Aim of the task:
Whatever the listing holds, output it without alteration.

(Available data Opens)

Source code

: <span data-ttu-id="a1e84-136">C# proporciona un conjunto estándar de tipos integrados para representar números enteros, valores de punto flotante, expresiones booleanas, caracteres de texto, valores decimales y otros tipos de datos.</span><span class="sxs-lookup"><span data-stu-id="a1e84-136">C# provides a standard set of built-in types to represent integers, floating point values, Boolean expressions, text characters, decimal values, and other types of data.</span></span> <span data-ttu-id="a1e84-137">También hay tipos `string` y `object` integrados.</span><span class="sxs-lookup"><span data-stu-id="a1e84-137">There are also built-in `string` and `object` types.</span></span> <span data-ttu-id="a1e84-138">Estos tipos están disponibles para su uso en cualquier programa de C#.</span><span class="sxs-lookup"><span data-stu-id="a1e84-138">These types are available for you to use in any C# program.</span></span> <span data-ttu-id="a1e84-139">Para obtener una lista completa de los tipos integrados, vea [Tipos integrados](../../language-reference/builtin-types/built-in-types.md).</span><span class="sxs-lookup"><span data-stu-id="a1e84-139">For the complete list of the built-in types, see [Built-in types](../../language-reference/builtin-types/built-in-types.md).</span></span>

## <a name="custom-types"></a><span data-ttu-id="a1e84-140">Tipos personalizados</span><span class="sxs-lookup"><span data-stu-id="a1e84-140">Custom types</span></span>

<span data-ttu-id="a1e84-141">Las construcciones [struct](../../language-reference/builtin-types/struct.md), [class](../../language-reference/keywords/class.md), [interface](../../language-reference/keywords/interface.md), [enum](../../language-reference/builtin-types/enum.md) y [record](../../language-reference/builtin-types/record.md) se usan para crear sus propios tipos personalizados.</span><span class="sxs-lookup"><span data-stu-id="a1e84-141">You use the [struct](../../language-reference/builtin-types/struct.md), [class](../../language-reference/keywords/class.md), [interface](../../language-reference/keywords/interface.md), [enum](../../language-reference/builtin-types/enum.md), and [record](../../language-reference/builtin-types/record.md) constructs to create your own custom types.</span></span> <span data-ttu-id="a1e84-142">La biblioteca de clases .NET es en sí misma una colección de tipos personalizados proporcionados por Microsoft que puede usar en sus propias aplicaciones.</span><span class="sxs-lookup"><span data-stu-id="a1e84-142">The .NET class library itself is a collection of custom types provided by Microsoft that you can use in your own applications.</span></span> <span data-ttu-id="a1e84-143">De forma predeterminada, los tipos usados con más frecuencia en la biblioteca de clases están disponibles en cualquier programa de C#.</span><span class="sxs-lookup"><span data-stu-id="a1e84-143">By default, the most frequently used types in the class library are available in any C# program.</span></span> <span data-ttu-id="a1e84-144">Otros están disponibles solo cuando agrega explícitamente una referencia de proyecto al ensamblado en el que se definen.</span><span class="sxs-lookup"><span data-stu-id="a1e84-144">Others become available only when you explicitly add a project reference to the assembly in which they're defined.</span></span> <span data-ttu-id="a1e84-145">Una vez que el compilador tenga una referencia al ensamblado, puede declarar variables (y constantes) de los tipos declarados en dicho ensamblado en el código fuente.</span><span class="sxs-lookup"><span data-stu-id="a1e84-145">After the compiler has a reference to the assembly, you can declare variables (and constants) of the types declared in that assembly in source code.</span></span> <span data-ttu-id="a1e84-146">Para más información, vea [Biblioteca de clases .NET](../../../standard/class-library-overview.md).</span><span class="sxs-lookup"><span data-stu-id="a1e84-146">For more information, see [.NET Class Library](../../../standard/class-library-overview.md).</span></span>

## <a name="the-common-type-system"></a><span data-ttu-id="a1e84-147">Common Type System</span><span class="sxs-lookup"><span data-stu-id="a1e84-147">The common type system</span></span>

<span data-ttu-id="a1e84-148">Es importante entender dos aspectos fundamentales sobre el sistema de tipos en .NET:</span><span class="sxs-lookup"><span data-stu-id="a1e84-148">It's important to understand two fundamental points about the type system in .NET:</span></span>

(Available data Closes)

Answer section:
Source code

: <span data-ttu-id="a1e84-136">C# proporciona un conjunto estándar de tipos integrados para representar números enteros, valores de punto flotante, expresiones booleanas, caracteres de texto, valores decimales y otros tipos de datos.</span><span class="sxs-lookup"><span data-stu-id="a1e84-136">C# provides a standard set of built-in types to represent integers, floating point values, Boolean expressions, text characters, decimal values, and other types of data.</span></span> <span data-ttu-id="a1e84-137">También hay tipos `string` y `object` integrados.</span><span class="sxs-lookup"><span data-stu-id="a1e84-137">There are also built-in `string` and `object` types.</span></span> <span data-ttu-id="a1e84-138">Estos tipos están disponibles para su uso en cualquier programa de C#.</span><span class="sxs-lookup"><span data-stu-id="a1e84-138">These types are available for you to use in any C# program.</span></span> <span data-ttu-id="a1e84-139">Para obtener una lista completa de los tipos integrados, vea [Tipos integrados](../../language-reference/builtin-types/built-in-types.md).</span><span class="sxs-lookup"><span data-stu-id="a1e84-139">For the complete list of the built-in types, see [Built-in types](../../language-reference/builtin-types/built-in-types.md).</span></span>

## <a name="custom-types"></a><span data-ttu-id="a1e84-140">Tipos personalizados</span><span class="sxs-lookup"><span data-stu-id="a1e84-140">Custom types</span></span>

<span data-ttu-id="a1e84-141">Las construcciones [struct](../../language-reference/builtin-types/struct.md), [class](../../language-reference/keywords/class.md), [interface](../../language-reference/keywords/interface.md), [enum](../../language-reference/builtin-types/enum.md) y [record](../../language-reference/builtin-types/record.md) se usan para crear sus propios tipos personalizados.</span><span class="sxs-lookup"><span data-stu-id="a1e84-141">You use the [struct](../../language-reference/builtin-types/struct.md), [class](../../language-reference/keywords/class.md), [interface](../../language-reference/keywords/interface.md), [enum](../../language-reference/builtin-types/enum.md), and [record](../../language-reference/builtin-types/record.md) constructs to create your own custom types.</span></span> <span data-ttu-id="a1e84-142">La biblioteca de clases .NET es en sí misma una colección de tipos personalizados proporcionados por Microsoft que puede usar en sus propias aplicaciones.</span><span class="sxs-lookup"><span data-stu-id="a1e84-142">The .NET class library itself is a collection of custom types provided by Microsoft that you can use in your own applications.</span></span> <span data-ttu-id="a1e84-143">De forma predeterminada, los tipos usados con más frecuencia en la biblioteca de clases están disponibles en cualquier programa de C#.</span><span class="sxs-lookup"><span data-stu-id="a1e84-143">By default, the most frequently used types in the class library are available in any C# program.</span></span> <span data-ttu-id="a1e84-144">Otros están disponibles solo cuando agrega explícitamente una referencia de proyecto al ensamblado en el que se definen.</span><span class="sxs-lookup"><span data-stu-id="a1e84-144">Others become available only when you explicitly add a project reference to the assembly in which they're defined.</span></span> <span data-ttu-id="a1e84-145">Una vez que el compilador tenga una referencia al ensamblado, puede declarar variables (y constantes) de los tipos declarados en dicho ensamblado en el código fuente.</span><span class="sxs-lookup"><span data-stu-id="a1e84-145">After the compiler has a reference to the assembly, you can declare variables (and constants) of the types declared in that assembly in source code.</span></span> <span data-ttu-id="a1e84-146">Para más información, vea [Biblioteca de clases .NET](../../../standard/class-library-overview.md).</span><span class="sxs-lookup"><span data-stu-id="a1e84-146">For more information, see [.NET Class Library](../../../standard/class-library-overview.md).</span></span>

## <a name="the-common-type-system"></a><span data-ttu-id="a1e84-147">Common Type System</span><span class="sxs-lookup"><span data-stu-id="a1e84-147">The common type system</span></span>

<span data-ttu-id="a1e84-148">Es importante entender dos aspectos fundamentales sobre el sistema de tipos en .NET:</span><span class="sxs-lookup"><span data-stu-id="a1e84-148">It's important to understand two fundamental points about the type system in .NET:</span></span>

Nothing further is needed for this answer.